===== Data for this exercise =====

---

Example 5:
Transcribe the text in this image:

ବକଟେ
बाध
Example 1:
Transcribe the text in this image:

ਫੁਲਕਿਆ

=====

## What you should do
Copy every record above out again, word for word.

## Your solution
---

Example 5:
Transcribe the text in this image:

ବକଟେ
बाध
Example 1:
Transcribe the text in this image:

ਫੁਲਕਿਆ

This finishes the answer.